10. Creditor Protection.
Also, a revocable living trust does not provide any added protection from creditors. A creditor of the grantor can attach any property placed into the revocable living trust. At the time of death of either a grantor or a testator of a will, the successor trustee or the personal representative can file Notice to Creditors. By publishing Notice to Creditors, all unknown creditors and any known creditors who received actual notice will not be able to file a creditor’s claim against the estate or the trust after the later of 30 days from actual notice if the creditor should have been known, or four months from the date notice was first published.
11. Distribution of Property.
Other claims about revocable living trusts include that the trustee will distribute the assets sooner than a personal representative under a will. A prudent trustee or personal representative will not distribute the property until after the four-month time period has passed for the notice to creditors being published, or after any estate taxes have been paid and the IRS has mailed out the closing letter stating that no additional taxes are due.
12. Tax Savings Provisions.
Revocable living trusts and wills can contain the same tax provisions. This includes both the bypass trust to utilize both a husband and wife’s amount exempt from estate taxes and the generation-skipping exemption provisions which allow a husband and wife to each pass the amount exempt from federal generation-skipping taxes to their grandchildren without the generation-skipping tax applying to them.

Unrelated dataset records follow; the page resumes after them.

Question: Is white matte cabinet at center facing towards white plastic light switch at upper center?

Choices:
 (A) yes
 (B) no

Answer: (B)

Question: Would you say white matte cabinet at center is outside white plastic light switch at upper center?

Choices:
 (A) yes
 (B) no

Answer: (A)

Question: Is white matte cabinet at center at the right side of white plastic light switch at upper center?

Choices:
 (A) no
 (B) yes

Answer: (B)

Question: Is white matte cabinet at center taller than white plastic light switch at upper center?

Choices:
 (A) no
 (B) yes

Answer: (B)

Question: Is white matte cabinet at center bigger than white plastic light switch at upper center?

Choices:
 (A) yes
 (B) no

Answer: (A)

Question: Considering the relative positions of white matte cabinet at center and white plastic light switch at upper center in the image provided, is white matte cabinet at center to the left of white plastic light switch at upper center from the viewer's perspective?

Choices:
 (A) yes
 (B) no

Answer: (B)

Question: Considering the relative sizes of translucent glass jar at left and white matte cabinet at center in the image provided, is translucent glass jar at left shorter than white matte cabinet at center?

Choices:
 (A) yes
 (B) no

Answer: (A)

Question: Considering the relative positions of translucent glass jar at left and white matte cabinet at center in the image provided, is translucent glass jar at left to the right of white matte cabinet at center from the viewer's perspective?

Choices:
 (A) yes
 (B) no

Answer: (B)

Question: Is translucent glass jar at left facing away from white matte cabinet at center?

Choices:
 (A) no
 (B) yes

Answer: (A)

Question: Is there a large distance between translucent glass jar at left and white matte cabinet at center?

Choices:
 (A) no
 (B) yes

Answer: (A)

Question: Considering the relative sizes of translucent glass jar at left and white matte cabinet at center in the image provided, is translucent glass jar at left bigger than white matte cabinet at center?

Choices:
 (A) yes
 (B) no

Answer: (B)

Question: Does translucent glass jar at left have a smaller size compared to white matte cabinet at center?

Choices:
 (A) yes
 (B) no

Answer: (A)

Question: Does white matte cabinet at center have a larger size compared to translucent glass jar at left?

In conclusion, except for the three specified situations, a Washington resident typically is better served by a will than a revocable living trust. Since the will covers all property not passing by beneficiary designation, and probate is not a huge problem that needs to be avoided in Washington, wills generally cost less to create. A person does not need to change ownership of his or her assets or use a special title for a will to work effectively.